The reality is big data is not new to universities. We capture and analyze huge amounts of data from our many systems on a daily basis. The new “Big Data” world does add new exciting and frightening data sources. Our structured ERP data is now mixed with messy data from K12, testing sites, social media, and learning management systems. Just because we can track a student’s location via Wi-Fi logs for attendance records, should we not question the violation of basic privacy principles? When we start reviewing non-traditional data elements and integrating them with other universities and social media, we find that our data is often dirty. Vague data definitions only exacerbate the issue. Just try to get three institutions to agree on the definition of something as simple as a tenured faculty member or a full-time student. It is amazing how many different ways you can code a person’s gender.
What is more troubling is the onslaught on campus of analytic consulting firms with slick sales demonstrations. They promise our boards, presidents and provosts “predictive analytics magic” if we just hand-over access to our ERPs and any other piece of data we have laying-around. Not being able to protect data normally causes most CIOs real discourse. Information security and privacy are at the core of our profession.
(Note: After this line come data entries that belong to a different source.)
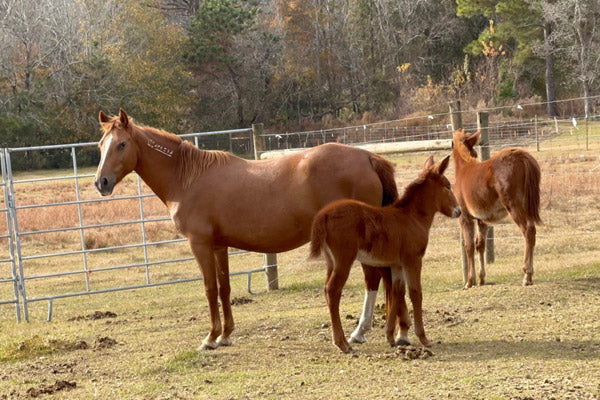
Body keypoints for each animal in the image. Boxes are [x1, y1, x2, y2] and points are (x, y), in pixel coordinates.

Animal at [95, 109, 398, 350]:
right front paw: (225, 335)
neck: (187, 178)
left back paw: (357, 333)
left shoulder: (200, 244)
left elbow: (209, 288)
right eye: (100, 145)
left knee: (373, 277)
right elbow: (224, 287)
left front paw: (210, 338)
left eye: (121, 144)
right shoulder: (219, 245)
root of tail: (367, 157)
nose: (101, 182)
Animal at [310, 156, 460, 354]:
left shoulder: (397, 264)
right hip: (344, 260)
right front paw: (423, 338)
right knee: (332, 290)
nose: (458, 211)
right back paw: (343, 343)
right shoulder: (413, 260)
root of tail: (324, 214)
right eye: (448, 186)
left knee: (327, 290)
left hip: (331, 262)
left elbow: (397, 292)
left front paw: (390, 337)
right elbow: (415, 292)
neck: (411, 217)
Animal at [450, 130, 544, 290]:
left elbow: (469, 246)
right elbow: (480, 245)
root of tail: (521, 156)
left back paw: (527, 275)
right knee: (532, 231)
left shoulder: (465, 218)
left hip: (514, 207)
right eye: (474, 151)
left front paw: (469, 281)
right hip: (526, 207)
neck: (464, 169)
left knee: (528, 231)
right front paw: (481, 279)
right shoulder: (482, 221)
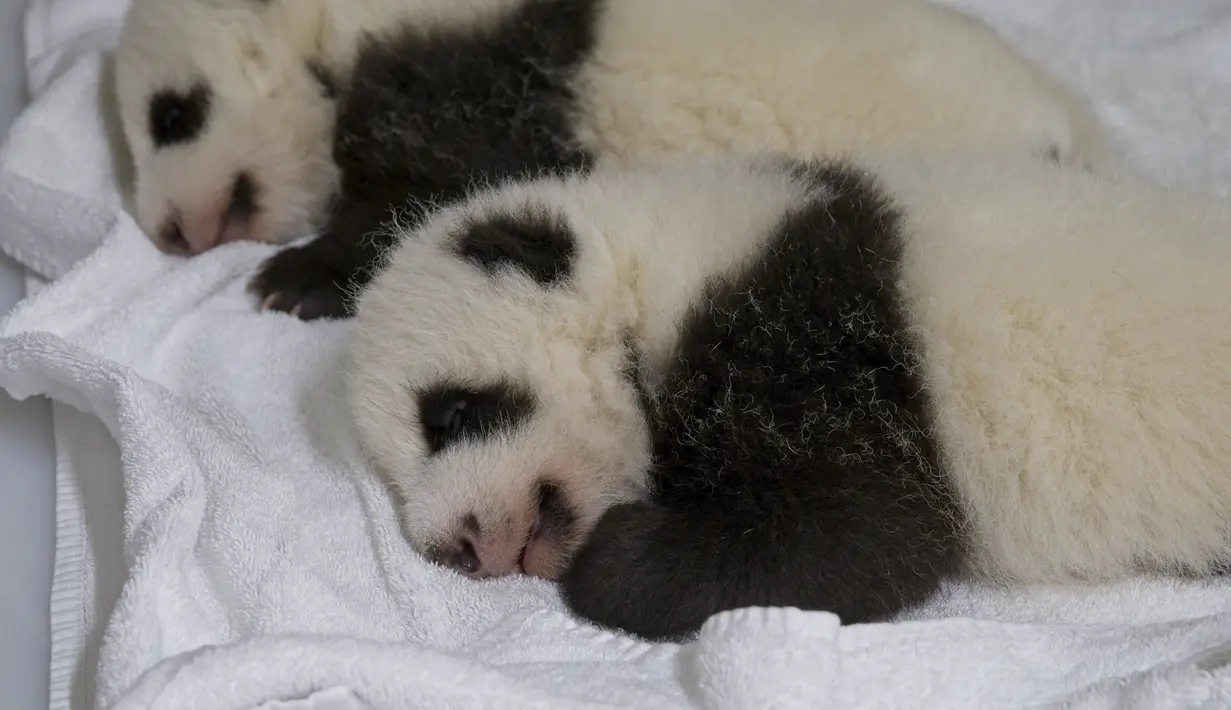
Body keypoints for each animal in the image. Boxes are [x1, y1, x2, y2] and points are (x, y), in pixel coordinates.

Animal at [112, 0, 1119, 321]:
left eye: (172, 114)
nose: (166, 230)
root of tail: (1078, 135)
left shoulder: (476, 64)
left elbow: (438, 185)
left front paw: (296, 279)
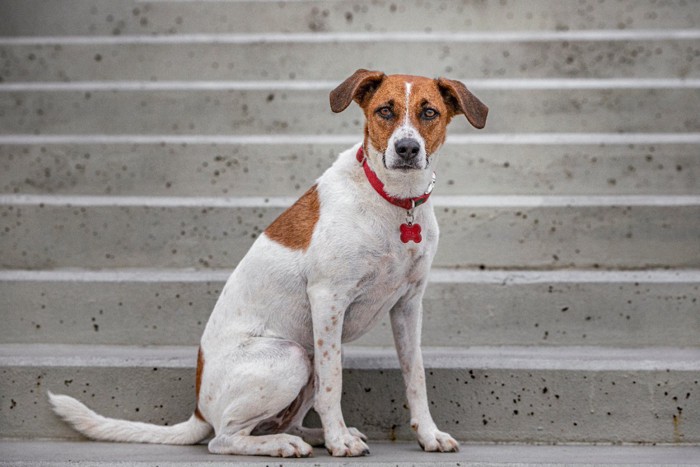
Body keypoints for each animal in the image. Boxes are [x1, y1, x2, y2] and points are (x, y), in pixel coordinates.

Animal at [47, 69, 486, 458]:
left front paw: (427, 435)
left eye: (428, 112)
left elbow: (415, 378)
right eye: (384, 111)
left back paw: (311, 436)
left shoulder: (408, 305)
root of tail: (198, 408)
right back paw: (290, 443)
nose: (407, 149)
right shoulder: (328, 300)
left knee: (284, 420)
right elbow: (334, 385)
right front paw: (340, 443)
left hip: (308, 354)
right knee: (224, 439)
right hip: (292, 356)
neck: (395, 201)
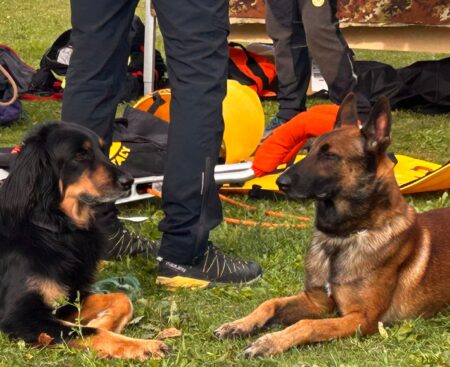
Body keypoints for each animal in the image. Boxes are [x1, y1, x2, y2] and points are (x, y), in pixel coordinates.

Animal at [0, 123, 169, 362]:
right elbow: (89, 331)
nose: (129, 182)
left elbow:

You have to wonder when the companies do not have any question about the data they are analyzing. When I analyze data, I always end up with more questions than answers. No data is clean, and it takes a great deal of care and expertise to provide an authenticate analysis. The real work is the ongoing data cleansing process when we find and correcting the “dirty data.” A researcher prides themselves on their data quality. Until Disney mails us a few cases of fairy dust, we will need a reality check on all the promises of “Big Data.”
With all this apparent discourse, let me first say that I love the power of large data sets and the new analytic tools. Quality data has enormous promise in helping us answer questions that seemed impossible just a few years ago. “Big Data” is helping us think outside our normal academic boxes and ask new questions. We are no longer bound by just reviewing traditional student and financial data (high school GPAs, ACT scores, costs, enrollments and retention rates). These pale against the new student success “Big Data” triggers and predictors. How does the combination and sequence of certain courses produce the best student outcomes? How do you find and remediate students with personalized education resources that are failing due to a poor eighth-grade algebra experience? Scanning social media data provides some of the best insights for customer service and potential new students. How will we find the gold needles in the thousands of data haystacks?
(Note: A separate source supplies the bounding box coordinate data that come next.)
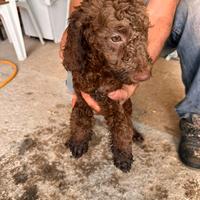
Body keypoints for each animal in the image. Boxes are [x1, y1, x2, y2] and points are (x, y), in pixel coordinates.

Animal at [63, 0, 151, 172]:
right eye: (116, 38)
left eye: (145, 33)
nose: (145, 75)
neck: (99, 69)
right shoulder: (81, 97)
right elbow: (80, 119)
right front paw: (78, 140)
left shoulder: (116, 101)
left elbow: (122, 128)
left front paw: (123, 154)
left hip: (128, 103)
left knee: (129, 119)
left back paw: (135, 134)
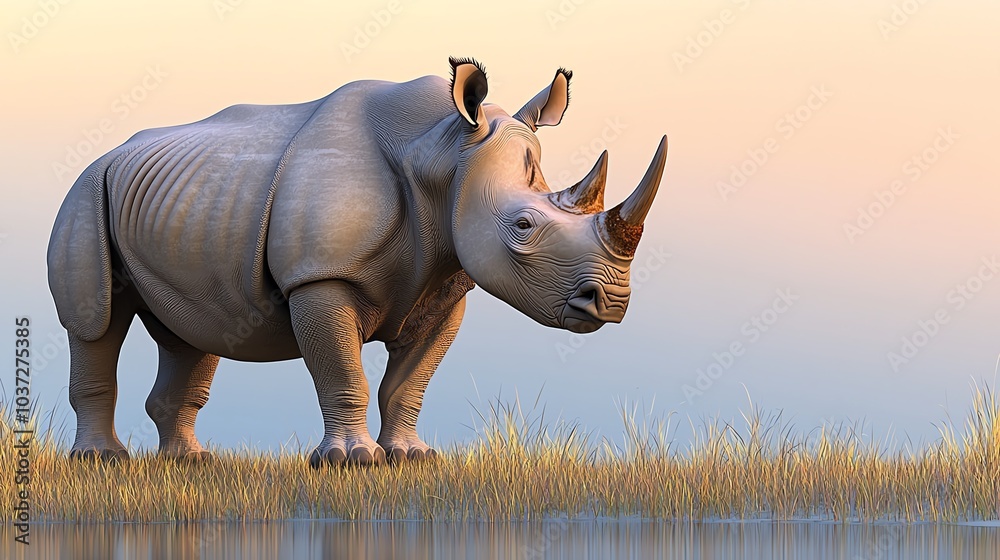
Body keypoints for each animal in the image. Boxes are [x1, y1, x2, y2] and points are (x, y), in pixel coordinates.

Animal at [47, 57, 667, 466]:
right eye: (523, 226)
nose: (612, 303)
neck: (444, 154)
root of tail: (107, 153)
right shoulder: (320, 277)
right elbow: (343, 369)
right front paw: (349, 460)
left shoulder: (448, 283)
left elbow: (409, 380)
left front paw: (412, 457)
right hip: (84, 193)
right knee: (96, 321)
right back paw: (102, 462)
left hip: (182, 206)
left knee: (191, 334)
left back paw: (191, 463)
But, many times we focus on minutiae and overlook the obvious. Can we learn from online dating sites and use data to match lonely students with friends that match their profile? They may be our best bet to provide the needed personal and emotional support that will keep a student in school. Can we use a similar matching technique for degrees that match the student skills and passions with faculty who will academically accelerate each student’s unique abilities for success? The real promise and power of “Big Data” on a campus will come down to our ability to personalize academic, institutional and medical information.
We must be imaginative in our information quests while continually questioning the data and answers. It is a great time to be a CIO in Higher Education, especially coming from a medical background. I do believe that we could cure ten percent of the diseases just by asking the right questions from our massive medical data. The tools keep getting easier and more powerful, but there lies the problem. The double edged sword of “Big Data” can provide answers to our most pressing questions, but when used by untrained or unethical individuals can lead to devastating results. Beautiful reports can be quickly generated, but these may or may not be based on sound data principles. We will all be in trouble if we do not instill the core higher education principle of questioning the answers.
Social, mobile and cloud computing are combining to provide students, faculty and staff with more “Big Data” options that help provide new intuitive and predictive information that will help guide them to new learning outcomes. Information resources will continue to be tailored to user needs based on their role and academic acumen. Every method of engaging students is being reviewed. Data, whether big or small, will have a role in the future success of a student or campus. We must not overlook the need to ask the right questions and continue to question the answers.